Place instant pudding mix in medium bowl. Stir in milk with wire whisk until mixture is smooth and slightly thickened (about 1 minute). Add sour cream and yogurt; whisk until smooth. Cover; refrigerate at least 1 1/2 hours.

Meanwhile, heat oven to 400°F. Combine water, butter and salt in 2-quart saucepan. Cook over medium heat until mixture comes to a full boil (5 to 10 minutes). Stir in flour vigorously until mixture forms ball (1 minute). Remove from heat. Beat in eggs, 1 at a time, until smooth.

Drop dough by 1/3 cupfuls, about 3 inches apart, onto ungreased baking sheets. Bake for 30 to 35 minutes or until puffed and lightly browned. Pierce each puff gently with fork to allow steam to escape. Cool completely.

Place 12 ounce package of berries in 5-cup blender container or food processor bowl fitted with metal blade. Cover; blend at high speed until smooth (2 to 3 minutes). Add sugar and liqueur; mix well.

To assemble dessert, place 1 tablespoon sauce on each serving plate. Cut each cream puff in half. Scrape soft dough from insides, if desired. Place about 1/3 cup custard in bottom half. Place cream puff top over custard; top with 2 tablespoons fruit sauce. Sprinkle with powdered sugar. Garnish with fresh mint.

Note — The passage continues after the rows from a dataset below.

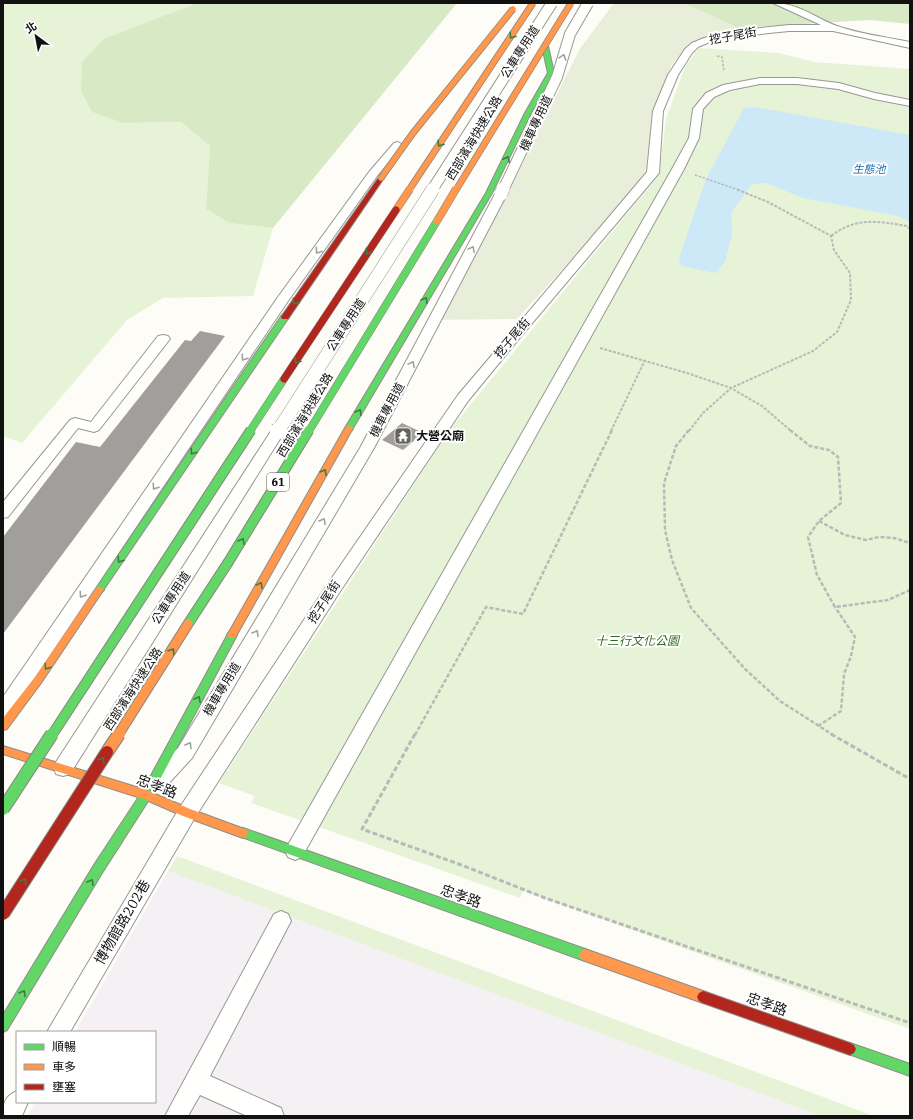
<svg xmlns="http://www.w3.org/2000/svg" width="913" height="1119" viewBox="0 0 913 1119" font-family="'IBM Plex Serif','Noto Sans TC',serif">
  <style>
    .industrial { fill: #f5f0f3 }
    .green { fill: #e7f3d7 }
    .forest { fill: #d8eac5 }
    .cemetery { fill: #e9eedb }
    .water { fill: #cde8f7 }
    .building { fill: #a19f9c }
    .lines { fill: none; stroke-linecap: round; stroke-linejoin: round }
    .lane-casing { stroke: #979795; stroke-width: 2 }
    .fast-casing { stroke: #8e8d8b; stroke-width: 2 }
    .slow-casing { stroke: #8e8d8b; stroke-width: 2 }
    .jam-casing { stroke: #8e8d8b; stroke-width: 2 }
    .path-far3 { stroke: #b9b9b8; stroke-width: 1.5; stroke-dasharray: 2.5 1.5; stroke-linecap: butt }
    .path-far2 { stroke: #b9b9b8; stroke-width: 2; stroke-dasharray: 3 1.5; stroke-linecap: butt }
    .path-far1 { stroke: #b9b9b8; stroke-width: 2.5; stroke-dasharray: 4 2; stroke-linecap: butt }
    .path { stroke: #b9b9b8; stroke-width: 3; stroke-dasharray: 5 2.5; stroke-linecap: butt }
    .lane { fill: #fffffe; fill-rule: evenodd }
    .fast { fill: #63d668; fill-rule: evenodd }
    .slow { fill: #ff974d; fill-rule: evenodd }
    .jam { fill: #b3261e; fill-rule: evenodd }
    .lane-bridge-far2-casing { stroke: #979795; stroke-width: 12; stroke-linecap: butt }
    .lane-bridge-far1-casing { stroke: #979795; stroke-width: 14; stroke-linecap: butt }
    .lane-bridge-casing { stroke: #979795; stroke-width: 18; stroke-linecap: butt }
    .fast-bridge-far2-casing { stroke: #858482; stroke-width: 8; stroke-linecap: butt }
    .fast-bridge-far1-casing { stroke: #858482; stroke-width: 11; stroke-linecap: butt }
    .fast-bridge-casing { stroke: #858482; stroke-width: 14; stroke-linecap: butt }
    .slow-bridge-far3-casing { stroke: #858482; stroke-width: 7; stroke-linecap: butt }
    .slow-bridge-far2-casing { stroke: #858482; stroke-width: 8; stroke-linecap: butt }
    .slow-bridge-far1-casing { stroke: #858482; stroke-width: 11; stroke-linecap: butt }
    .slow-bridge-casing { stroke: #858482; stroke-width: 14; stroke-linecap: butt }
    .jam-bridge-far1-casing { stroke: #858482; stroke-width: 8; stroke-linecap: butt }
    .jam-bridge-casing { stroke: #858482; stroke-width: 14; stroke-linecap: butt }
    .lane-bridge-far2 { stroke: #fffffe; stroke-width: 10 }
    .lane-bridge-far1 { stroke: #fffffe; stroke-width: 13 }
    .lane-bridge { stroke: #fffffe; stroke-width: 16 }
    .fast-bridge-far2 { stroke: #63d668; stroke-width: 7 }
    .fast-bridge-far1 { stroke: #63d668; stroke-width: 9 }
    .fast-bridge { stroke: #63d668; stroke-width: 12 }
    .slow-bridge-far3 { stroke: #ff974d; stroke-width: 5.5 }
    .slow-bridge-far2 { stroke: #ff974d; stroke-width: 7 }
    .slow-bridge-far1 { stroke: #ff974d; stroke-width: 9 }
    .slow-bridge { stroke: #ff974d; stroke-width: 12 }
    .jam-bridge-far1 { stroke: #b3261e; stroke-width: 7 }
    .jam-bridge { stroke: #b3261e; stroke-width: 12 }
    .oneway { stroke: #3e7d41 }
    .oneway2 { stroke: #a0a09f }
    .labels { text-anchor: middle; stroke-width: 4; stroke-linejoin: round; paint-order: stroke }
    .far-water-label { font-size: 11px; font-style: italic; fill: #1768a6; stroke: #fff }
    .shield { fill: #fff; stroke: #585858; stroke-width: 1 }
    .shield-label { font-size: 11px; font-weight: bold; fill: #111 }
    .street-label { font-size: 12px; fill: #111; stroke: #fff }
    .poi-label { font-size: 12px; font-weight: bold; fill: #111; stroke: #fff; text-anchor: start }
    .park-label { font-size: 12px; font-style: italic; fill: #2f6b1f; stroke: #fff }
    .near-street-label { font-size: 14px; fill: #111; stroke: #fff }
  </style>
  <rect width="100%" height="100%" fill="#fdfcf7"/>
  <path class="industrial" d="M168,871l652,245h-793l8,-14h120v-70h-80z"/>
  <g class="green">
    <path d="M3,3h194l-30,12 -43,108 57,-1 29,24 -4,63 23,14 44,5 -20,68 -90,2 -36,22 -105,123 -19,-7z"/>
    <path d="M699,48l80,5 35,9 96,7v960l-387,-138 -3,7 -269,-95 4,-7 -36,-13 229,-351 211,-257 7,-56 19,-52z"/>
    <path d="M177,856l697,260h-54l-652,-245z"/>
  </g>
  <g class="forest">
    <path d="M197,3h260l-184,225 -44,-5 -23,-14 4,-63 -29,-24 -57,1 -32,-11 -11,-21 1,-29 22,-23z"/>
    <path d="M683,3h227v21l-40,-4 -132,8z"/>
  </g>
  <path class="cemetery" d="M614,3h69l55,25 -48,15 -19,23 -19,51 -6,54 -23,32 -106,116 -87,1 79,-130 70,-140z"/>
  <path class="water" d="M755,107l155,28v87l-11,-6 -96,-18 -37,-15 -14,1 -21,29 1,22 -7,27 -10,11 -34,-7 -2,-8 27,-79 38,-71z"/>
  <g class="building">
    <path d="M200,331l25,5 -222,298v-97l73,-95 24,5 85,-107 6,1z"/>
    <path d="M402,423l21,10 -20,17 -21,-10z"/>
  </g>
  <g class="lines">
    <g class="lane-casing">
      <g id="lane">
        <path d="M773,3c26,0 42,15 64,23 23,8 49,11 73,16v6l-77,-17h-44l-57,6 -22,5 -12,5 -6,6 -14,22 -15,36 -4,62 -136,161 -55,67 -127,189 -147,229 -124,213h-23l133,-225 149,-225 129,-187 189,-223 6,-61 15,-36 17,-26 7,-6 12,-5 28,-7 57,-6h32z"/>
        <path d="M760,78h37l42,5 36,10 35,7v6l-36,-7 -36,-10 -41,-5h-37l-30,6 -16,7 -11,12 -4,29 -15,31 -382,688 -7,3 -7,-3 -3,-6 3,-6 384,-676 17,-31 4,-29 13,-16 17,-8z"/>
        <path d="M398,142l5,3 -26,31 -89,125 -279,415 -6,2v-21l275,-400 91,-125 25,-29z"/>
        <path d="M501,191l4,1 2,2 -133,254 -182,310 -22,24 -7,2 -7,-2 -2,-6 2,-6 22,-22 182,-300 135,-254 2,-2z"/>
        <path d="M163,335l5,1 2,3 -71,91 -5,2 -16,-4 -70,89 -5,1v-16l67,-82 5,-2 16,4 67,-86z"/>
        <path d="M278,426l5,2 2,3 -215,343 -7,2 -7,-2 -2,-6 2,-6 217,-334z"/>
        <path d="M281,911l7,3 3,7 -81,155 71,32 3,8h-37l-47,-21 -12,21h-23l109,-202z"/>
        <path d="M17,1091v11h11l-6,14h-19c0,-13 2,-20 14,-25z"/>
      </g>
    </g>
    <g class="fast-casing">
      <g id="fast">
        <path d="M545,44l3,2 6,27 -23,40 -39,80 -139,235 -1,2h-6l-1,-2 141,-235 39,-80 23,-40 -6,-27z"/>
        <path d="M282,315h3l4,2 -187,275h-6l-2,-2 2,-2z"/>
        <path d="M232,631l3,1 2,3 -87,163 -48,75 -95,157 -4,2v-17l91,-150 48,-73 87,-160z"/>
        <path d="M243,828l342,121 4,2 2,4 -2,4 -4,2 -346,-125 -1,-3 1,-3z"/>
        <path d="M850,1043l60,21v12l-64,-23 -2,-4 2,-4z"/>
      </g>
    </g>
    <g class="slow-casing">
      <g id="slow">
        <path d="M349,425l4,3 -118,210h-6l-2,-3 2,-3 116,-204z"/>
        <path d="M99,587l3,1 2,2 -2,2 -61,91 -34,46 -4,1v-12l32,-41 61,-89z"/>
        <path d="M3,746l143,44 44,19 57,21 1,3 -1,3 -4,2 -60,-22 -39,-17 -141,-45z"/>
        <path d="M585,949l118,42 4,2 2,4 -2,4 -4,2 -118,-42 -4,-2 -2,-4 2,-4z"/>
      </g>
    </g>
    <g class="jam-casing">
      <g id="jam">
        <path d="M379,177l5,1 -96,141h-6l-1,-2z"/>
        <path d="M703,991l147,52 4,2 2,4 -2,4 -4,2 -147,-52 -4,-2 -2,-4 2,-4z"/>
      </g>
    </g>
    <g class="path-far3">
      <path d="M717,56l5,1 2,14"/>
      <path d="M695,175l44,15"/>
    </g>
    <g class="path-far2">
      <path d="M831,236c25,-19 46,-15 76,-10l3,3"/>
      <path d="M600,348l87,25 44,15 31,18 29,25"/>
      <path d="M611,431l34,-71"/>
      <path d="M689,431l14,-18 28,-25 82,-37 24,-19 14,-32 -1,-27 -16,-23 -3,-14 -63,-34 -32,-13"/>
    </g>
    <g class="path-far1">
      <path d="M689,430l-13,16 -12,37 1,47 7,30 19,48 54,61 35,32 53,34"/>
      <path d="M790,430l20,16 19,4 9,7 3,46 -22,18 -11,16 9,38 18,32 53,-7 22,-10"/>
      <path d="M819,521l26,14 21,5 13,-3 15,1 16,5"/>
      <path d="M818,726l23,-15 3,-37 7,-18 4,-19 -20,-30"/>
      <path d="M415,735l71,-128 37,7 89,-184"/>
    </g>
    <g class="path">
      <path d="M415,734l-53,95 102,37 81,32 365,125"/>
      <path d="M831,734l79,45"/>
    </g>
    <use href="#lane" class="lane"/>
    <use href="#fast" class="fast"/>
    <use href="#slow" class="slow"/>
    <use href="#jam" class="jam"/>
    <g class="lane-bridge-far2-casing">
      <g id="lane-bridge-far2">
        <path d="M432,190l120,-187"/>
        <path d="M503,190l54,-113 13,-43 18,-31"/>
      </g>
    </g>
    <g class="lane-bridge-far1-casing">
      <g id="lane-bridge-far1">
        <path d="M501,194l2,-5"/>
        <path d="M278,431l155,-242"/>
      </g>
    </g>
    <g class="lane-bridge-casing">
      <path id="lane-bridge" d="M278,431l1,-1"/>
    </g>
    <g class="fast-bridge-far2-casing">
      <g id="fast-bridge-far2">
        <path d="M250,431l34,-52"/>
        <path d="M309,431l128,-210"/>
      </g>
    </g>
    <g class="fast-bridge-far1-casing">
      <g id="fast-bridge-far1">
        <path d="M188,624l41,-63 80,-131"/>
        <path d="M52,735l199,-305"/>
      </g>
    </g>
    <g class="fast-bridge-casing">
      <path id="fast-bridge" d="M3,809l49,-75"/>
    </g>
    <g class="slow-bridge-far3-casing">
      <g id="slow-bridge-far3">
        <path d="M381,178l32,-45 100,-124"/>
        <path d="M409,190l124,-187"/>
        <path d="M456,190l115,-187"/>
      </g>
    </g>
    <g class="slow-bridge-far2-casing">
      <g id="slow-bridge-far2">
        <path d="M396,210l14,-21"/>
        <path d="M437,221l19,-32"/>
      </g>
    </g>
    <g class="slow-bridge-far1-casing">
      <path id="slow-bridge-far1" d="M118,735l70,-111"/>
    </g>
    <g class="slow-bridge-casing">
      <path id="slow-bridge" d="M107,752l12,-18"/>
    </g>
    <g class="jam-bridge-far1-casing">
      <path id="jam-bridge-far1" d="M284,379l112,-169"/>
    </g>
    <g class="jam-bridge-casing">
      <path id="jam-bridge" d="M3,914l104,-162"/>
    </g>
    <use href="#lane-bridge-far2" class="lane-bridge-far2"/>
    <use href="#lane-bridge-far1" class="lane-bridge-far1"/>
    <use href="#lane-bridge" class="lane-bridge"/>
    <use href="#fast-bridge-far2" class="fast-bridge-far2"/>
    <use href="#fast-bridge-far1" class="fast-bridge-far1"/>
    <use href="#fast-bridge" class="fast-bridge"/>
    <use href="#slow-bridge-far3" class="slow-bridge-far3"/>
    <use href="#slow-bridge-far2" class="slow-bridge-far2"/>
    <use href="#slow-bridge-far1" class="slow-bridge-far1"/>
    <use href="#slow-bridge" class="slow-bridge"/>
    <use href="#jam-bridge-far1" class="jam-bridge-far1"/>
    <use href="#jam-bridge" class="jam-bridge"/>
  </g>
  <defs><path id="oneway-chevron" d="M-2-3.5L2.5 0L-2 3.5" fill="none" stroke-width="1.6" stroke-linecap="round" stroke-linejoin="round"/></defs>
  <g class="oneway">
    <use href="#oneway-chevron" transform="translate(512 36) rotate(123)"/>
    <use href="#oneway-chevron" transform="translate(440 144) rotate(123)"/>
    <use href="#oneway-chevron" transform="translate(507 159) rotate(-63)"/>
    <use href="#oneway-chevron" transform="translate(368 252) rotate(123)"/>
    <use href="#oneway-chevron" transform="translate(425 300) rotate(-59)"/>
    <use href="#oneway-chevron" transform="translate(295 302) rotate(125)"/>
    <use href="#oneway-chevron" transform="translate(297 361) rotate(123)"/>
    <use href="#oneway-chevron" transform="translate(359 412) rotate(-59)"/>
    <use href="#oneway-chevron" transform="translate(193 452) rotate(124)"/>
    <use href="#oneway-chevron" transform="translate(324 472) rotate(-60)"/>
    <use href="#oneway-chevron" transform="translate(242 541) rotate(-59)"/>
    <use href="#oneway-chevron" transform="translate(120 560) rotate(124)"/>
    <use href="#oneway-chevron" transform="translate(260 585) rotate(-60)"/>
    <use href="#oneway-chevron" transform="translate(172 651) rotate(-57)"/>
    <use href="#oneway-chevron" transform="translate(47 667) rotate(124)"/>
    <use href="#oneway-chevron" transform="translate(198 699) rotate(-62)"/>
    <use href="#oneway-chevron" transform="translate(102 760) rotate(-57)"/>
    <use href="#oneway-chevron" transform="translate(24 881) rotate(-57)"/>
    <use href="#oneway-chevron" transform="translate(91 882) rotate(-59)"/>
    <use href="#oneway-chevron" transform="translate(23 993) rotate(-59)"/>
  </g>
  <g class="oneway2">
    <use href="#oneway-chevron" transform="translate(563 57) rotate(-73)"/>
    <use href="#oneway-chevron" transform="translate(472 249) rotate(-62)"/>
    <use href="#oneway-chevron" transform="translate(318 251) rotate(126)"/>
    <use href="#oneway-chevron" transform="translate(244 358) rotate(124)"/>
    <use href="#oneway-chevron" transform="translate(412 364) rotate(-62)"/>
    <use href="#oneway-chevron" transform="translate(155 487) rotate(124)"/>
    <use href="#oneway-chevron" transform="translate(323 521) rotate(-59)"/>
    <use href="#oneway-chevron" transform="translate(82 595) rotate(124)"/>
    <use href="#oneway-chevron" transform="translate(256 633) rotate(-59)"/>
    <use href="#oneway-chevron" transform="translate(189 745) rotate(-59)"/>
  </g>
  <defs>
    <g id="temple-square" transform="scale(0.9)"><rect x="-9" y="-9" width="18" height="18" rx="4" fill="#646362" stroke="#fff"/><path d="M0-6L5-2H3V0L6.5 2.5H4V6H1.5V3h-3V6H-4V2.5H-6.5L-3 0V-2H-5Z" fill="#fff"/></g>
  </defs>
  <g fill-rule="evenodd">
    <use href="#temple-square" x="403" y="436"/>
  </g>
  <g class="labels">
    <g class="far-water-label">
      <text x="869" y="173">生態池</text>
    </g>
    <rect class="shield" x="267" y="473" width="22" height="18" rx="3"/>
    <g class="shield-label">
      <text x="278" y="486">61</text>
    </g>
    <g class="street-label">
      <text transform="translate(733 36) rotate(-10)" y="4">挖子尾街</text>
      <text transform="translate(520 52) rotate(-57)" y="4">公車專用道</text>
      <text transform="translate(536 123) rotate(-65)" y="4">機車專用道</text>
      <text transform="translate(474 138) rotate(-59)" y="4">西部濱海快速公路</text>
      <text transform="translate(346 325) rotate(-57)" y="4">公車專用道</text>
      <text transform="translate(512 338) rotate(-50)" y="4">挖子尾街</text>
      <text transform="translate(387 410) rotate(-62)" y="4">機車專用道</text>
      <text transform="translate(305 415) rotate(-59)" y="4">西部濱海快速公路</text>
      <text transform="translate(171 598) rotate(-57)" y="4">公車專用道</text>
      <text transform="translate(324 602) rotate(-57)" y="4">挖子尾街</text>
      <text transform="translate(133 689) rotate(-57)" y="4">西部濱海快速公路</text>
      <text transform="translate(222 689) rotate(-59)" y="4">機車專用道</text>
    </g>
    <g class="poi-label">
      <text x="416" y="440">大營公廟</text>
    </g>
    <g class="park-label">
      <text x="637" y="645">十三行文化公園</text>
    </g>
    <g class="near-street-label">
      <text transform="translate(157 786) rotate(21)" y="5">忠孝路</text>
      <text transform="translate(461 896) rotate(20)" y="5">忠孝路</text>
      <text transform="translate(122 922) rotate(-60)" y="5">博物館路202巷</text>
      <text transform="translate(767 1004) rotate(20)" y="5">忠孝路</text>
    </g>
  </g>
  <rect width="913" height="1119" fill="none" stroke="#111111" stroke-width="8"/>
  <rect x="16" y="1031" width="140" height="72" fill="#ffffff" stroke="#a0a0a0"/>
  <rect x="24" y="1044" width="20" height="6" fill="#63d668" stroke="#a0a0a0"/>
  <text x="52" y="1051" font-size="12" fill="#111111">順暢</text>
  <rect x="24" y="1064" width="20" height="6" fill="#ff974d" stroke="#a0a0a0"/>
  <text x="52" y="1071" font-size="12" fill="#111111">車多</text>
  <rect x="24" y="1084" width="20" height="6" fill="#b3261e" stroke="#a0a0a0"/>
  <text x="52" y="1091" font-size="12" fill="#111111">壅塞</text>
  <g transform="translate(36 36) rotate(328)" stroke="#ffffff" stroke-width="3" paint-order="stroke">
  <path d="M0-3L7 15L0 10L-7 15Z" fill="#111111"/>
  <text y="-6" font-size="11" font-weight="bold" text-anchor="middle" fill="#111111">北</text>
  </g>
</svg>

*Substitute 1 teaspoon orange extract.


Variation: Cream puffs can be made into small bite-sized dessert puffs by dropping dough by rounded tablespoonfuls onto ungreased baking sheets. Bake for 28 to 33 minutes.

Substitute purchased raspberry or chocolate ice cream topping for sauce.

- Cream puffs and custard can be made ahead and stored separately. Store cream puffs in loosely covered container at room temperature for one day or freeze in airtight container up to one month. Keep custard refrigerated up to one day in airtight container.